After practicing consistently how to write SQL queries, I feel relatively comfortable with writing subqueries, window functions and common expression tables (CTEs) now but one of the more difficult things to grasp is the order of execution of the commands and how that affects performance.
The goal of this SQL query is to get the highest salary from each department and the corresponding employee’s name.
I find CTEs the most intuitive to write since they are the most readable as well, especially in combination with a window function. However, this might affect the performance - depending on the database and dataset size, using RANK()

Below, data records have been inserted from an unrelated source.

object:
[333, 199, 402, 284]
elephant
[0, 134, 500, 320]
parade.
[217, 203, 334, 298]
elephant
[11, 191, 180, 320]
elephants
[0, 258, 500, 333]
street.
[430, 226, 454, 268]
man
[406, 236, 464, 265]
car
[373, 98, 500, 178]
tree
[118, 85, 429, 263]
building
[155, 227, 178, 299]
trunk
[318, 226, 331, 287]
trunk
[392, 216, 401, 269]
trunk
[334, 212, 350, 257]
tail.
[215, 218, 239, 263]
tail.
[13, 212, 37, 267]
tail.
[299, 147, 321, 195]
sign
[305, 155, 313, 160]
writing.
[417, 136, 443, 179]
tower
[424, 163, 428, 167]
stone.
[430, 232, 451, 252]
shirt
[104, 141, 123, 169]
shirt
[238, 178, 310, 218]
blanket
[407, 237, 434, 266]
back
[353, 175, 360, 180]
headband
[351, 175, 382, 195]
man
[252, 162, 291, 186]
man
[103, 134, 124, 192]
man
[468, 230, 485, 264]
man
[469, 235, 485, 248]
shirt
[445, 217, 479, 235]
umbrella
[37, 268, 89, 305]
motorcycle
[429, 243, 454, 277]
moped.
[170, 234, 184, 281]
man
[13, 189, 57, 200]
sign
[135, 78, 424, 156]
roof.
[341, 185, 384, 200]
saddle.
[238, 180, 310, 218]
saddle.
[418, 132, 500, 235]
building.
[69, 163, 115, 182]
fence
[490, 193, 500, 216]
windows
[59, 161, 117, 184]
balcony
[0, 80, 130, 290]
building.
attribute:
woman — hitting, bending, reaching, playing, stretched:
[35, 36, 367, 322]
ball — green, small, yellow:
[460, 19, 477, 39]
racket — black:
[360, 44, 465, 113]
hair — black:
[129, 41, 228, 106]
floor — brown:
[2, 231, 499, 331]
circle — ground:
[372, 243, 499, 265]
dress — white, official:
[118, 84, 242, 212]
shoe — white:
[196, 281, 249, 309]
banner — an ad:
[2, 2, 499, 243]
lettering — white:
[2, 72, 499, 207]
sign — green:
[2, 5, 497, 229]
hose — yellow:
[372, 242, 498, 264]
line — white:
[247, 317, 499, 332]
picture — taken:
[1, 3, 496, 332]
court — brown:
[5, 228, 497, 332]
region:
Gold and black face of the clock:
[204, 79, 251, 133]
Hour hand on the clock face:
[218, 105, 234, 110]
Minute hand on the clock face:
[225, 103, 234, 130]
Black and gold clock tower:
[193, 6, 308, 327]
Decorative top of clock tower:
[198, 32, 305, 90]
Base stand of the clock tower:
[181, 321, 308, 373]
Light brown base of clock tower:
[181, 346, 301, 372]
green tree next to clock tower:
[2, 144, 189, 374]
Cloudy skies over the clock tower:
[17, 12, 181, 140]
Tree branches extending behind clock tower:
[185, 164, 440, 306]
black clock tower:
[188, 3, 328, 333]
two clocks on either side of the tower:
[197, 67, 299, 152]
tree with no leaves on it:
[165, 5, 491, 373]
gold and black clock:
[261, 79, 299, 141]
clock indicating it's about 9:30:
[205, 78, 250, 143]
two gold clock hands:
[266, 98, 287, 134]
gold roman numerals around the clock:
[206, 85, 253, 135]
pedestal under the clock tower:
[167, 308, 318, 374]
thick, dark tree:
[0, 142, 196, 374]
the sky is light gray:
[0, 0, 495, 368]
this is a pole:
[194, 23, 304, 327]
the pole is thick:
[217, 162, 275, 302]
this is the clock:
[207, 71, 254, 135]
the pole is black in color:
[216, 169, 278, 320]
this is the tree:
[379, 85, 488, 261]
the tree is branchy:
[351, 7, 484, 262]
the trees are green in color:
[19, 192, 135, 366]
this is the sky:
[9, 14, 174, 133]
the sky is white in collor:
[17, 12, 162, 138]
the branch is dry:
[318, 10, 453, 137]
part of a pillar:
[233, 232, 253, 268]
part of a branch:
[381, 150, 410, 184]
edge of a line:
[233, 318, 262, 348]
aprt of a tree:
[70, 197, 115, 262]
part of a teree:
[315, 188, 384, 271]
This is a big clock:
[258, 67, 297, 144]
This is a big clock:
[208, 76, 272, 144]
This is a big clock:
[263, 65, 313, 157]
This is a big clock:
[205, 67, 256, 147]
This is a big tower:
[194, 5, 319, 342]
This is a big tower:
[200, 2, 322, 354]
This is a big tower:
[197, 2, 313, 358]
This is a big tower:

can be slower due to the need for sorting and ranking. Subqeuries might offer better performance. What ends up happening is that I end up writing window functions without necessarily needing to.
Option 1: Use Common Table Expression (CTE) with RANK()
WITH cte AS (
SELECT first_name, department,
RANK() OVER(PARTITION BY department ORDER BY salary DESC) AS ranked,
salary
FROM employee
)
SELECT MAX(salary) AS MaxSalary, department, first_name
FROM cte
WHERE ranked = 1
GROUP BY department;
Option 2: Use a Subquery with IN
Clause
For smaller datasets or simpler cases, this might perform better due to less overhead compared to ranking. Also, if multiple employees from the same department have the highest salary, this method will return all of them. In any case, performance also depends on the SQL database’s query optimizer after all. If only the highest salary is needed and we don’t need to handle ties or more complex ranking logic, the second approach with the IN
clause is more efficient and simpler. But if ranking is needed, the CTE plus using RANK()
is more suitable.
SELECT department,
first_name AS employee_name,
salary
FROM employee
WHERE (department, salary) IN (
SELECT department, MAX(salary)
FROM employee
GROUP BY department
);